Been a week now since a very beloved cousin passed away - probably by taking her own life. She was - by far - my closest connection in the family. I looked forward to growing old alongside her. She was going to be my support if / when I decide to leave my wife. But she is now gone.
M. was my cousin - only ten months older - and we, I believe, came to be very close. For a quiet, reserved, not so confident person like me, M. was outgoing and vivacious and absolutely full of life. She had her downs, and depression and drama were constant companions, but she was my hero in so many ways.
And, of course, despite our closeness, there is still an inside and an outside. The dramas that I saw and sometimes was part of were in a continuum that stretched over decades. And that would have been tough on her husband who supported her throughout and her daughters. She, never once, spoke ill of her husband and so I can only assume that he is what he appears to be - a good guy, attentive, who tried his best. Of course he will live with regret with what he might have done differently on this one occasion and she might be alive. And that goes for all of us.
My counsellor always asked me about 'feelings' and this past week I have been trying to look outside in while going through my emotions. Her leaving has surely left a hole in my heart. She was my confidant and someone I could speak to about anything. Through the nineties - as young adults - we met very often and exchanged real, proper letters. Long before I learnt to be open and share with my friends, M. was my outlet.
Through married life, things became a little tougher as my wife really did not like M. - similar to how she made life difficult with other female relations and friends. One tiny example. One pancake day - mid-nineties - I had invited my friends home, saying that I had found the biggest lemon ever; I had misread and it was in fact a grapefruit!! On hearing this story M. bought me a set of coasters with pictures of lemons on them. Of course, like cards thrown away or a cup with 'Friends' written on it given to me by a dear (woman) friend disposed of, these were put in the bin. Except that I had given a couple of them to my friends as a memento of the story, and one of my friends still has is some thirty years later - he has his, I do not have mine. That is a microcosm of how she felt about my cousin.
Definitely, I had to maintain a distance for fear of having to manage issues at home post-marriage but M, and I remained close. When issues reached peak discord, my wife wrote to M. to tell her how terrible a person I was, presumably trying to break the bond between us. I asked M. to reply as if she were responding to a friend and not as my supporter - and to ask any questions that she might have of me. And she did, and I never confronted my wife about going behind my back.
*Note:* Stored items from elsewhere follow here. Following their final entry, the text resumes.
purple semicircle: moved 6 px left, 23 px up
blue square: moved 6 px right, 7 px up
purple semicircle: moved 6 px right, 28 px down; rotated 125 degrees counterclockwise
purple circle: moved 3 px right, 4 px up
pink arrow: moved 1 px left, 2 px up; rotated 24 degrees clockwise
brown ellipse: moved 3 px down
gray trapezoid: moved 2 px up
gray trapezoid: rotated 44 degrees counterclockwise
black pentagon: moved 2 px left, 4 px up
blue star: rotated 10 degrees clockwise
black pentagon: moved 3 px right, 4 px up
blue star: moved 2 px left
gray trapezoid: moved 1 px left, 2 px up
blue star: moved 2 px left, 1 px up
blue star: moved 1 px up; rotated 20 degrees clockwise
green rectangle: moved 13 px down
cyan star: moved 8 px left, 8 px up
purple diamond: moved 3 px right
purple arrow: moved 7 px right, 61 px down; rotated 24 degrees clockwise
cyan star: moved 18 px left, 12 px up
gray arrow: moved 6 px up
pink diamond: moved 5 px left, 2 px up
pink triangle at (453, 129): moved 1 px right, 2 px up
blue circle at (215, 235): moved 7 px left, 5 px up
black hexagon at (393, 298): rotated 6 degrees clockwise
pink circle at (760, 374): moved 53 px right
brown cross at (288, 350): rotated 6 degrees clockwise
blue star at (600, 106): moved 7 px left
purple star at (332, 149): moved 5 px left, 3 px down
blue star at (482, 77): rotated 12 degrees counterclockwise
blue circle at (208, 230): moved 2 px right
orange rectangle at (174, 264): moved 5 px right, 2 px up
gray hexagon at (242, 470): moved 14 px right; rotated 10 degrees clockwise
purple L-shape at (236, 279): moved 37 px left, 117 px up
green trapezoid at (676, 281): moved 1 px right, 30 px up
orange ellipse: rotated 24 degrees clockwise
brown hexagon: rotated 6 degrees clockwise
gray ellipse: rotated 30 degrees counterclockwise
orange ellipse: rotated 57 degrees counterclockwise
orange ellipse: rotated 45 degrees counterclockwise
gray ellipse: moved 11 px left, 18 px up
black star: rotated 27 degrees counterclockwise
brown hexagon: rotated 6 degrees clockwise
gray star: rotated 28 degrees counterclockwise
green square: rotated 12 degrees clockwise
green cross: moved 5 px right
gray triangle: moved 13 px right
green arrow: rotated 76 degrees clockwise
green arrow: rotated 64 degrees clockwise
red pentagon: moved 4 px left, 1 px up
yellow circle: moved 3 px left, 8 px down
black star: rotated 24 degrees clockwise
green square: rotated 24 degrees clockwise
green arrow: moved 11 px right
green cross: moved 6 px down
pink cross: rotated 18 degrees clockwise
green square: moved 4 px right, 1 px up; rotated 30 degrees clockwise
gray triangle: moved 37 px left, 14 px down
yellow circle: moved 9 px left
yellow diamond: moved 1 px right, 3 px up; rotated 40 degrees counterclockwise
And, for sure, M. had her weaknesses. She was self-referential and even selfish sometimes. More seriously, she simply could not leave her past behind and appreciate the present that she had helped to build. But read comments and tributes and speak to people and she built this huge community of friends and supported so many people who adore and love her.
Her mental trauma and depression were not 'weaknesses' but an illness. And that, in the end, destroyed her. It will always be a matter of regret that I didn't contact her more, that I did not realise the gravity of the situation better - we were exchanging messages even the day before she died. On the Wednesday, she had stopped on a bridge in Boston and thought about jumping, but been stopped and taken to hospital. If I had just happened to call on the weekend - where was my famous instinct? Bollocks.
At the same time that I write about the rawness of her leaving, I appreciate the pretentiousness of it - from not helping her enough. And I worry about my son's exam results - so how much do I really care? And would things be different if the externality of my wife did not exist. These are unknowables.
In the end, she is no longer here. Love you M., always.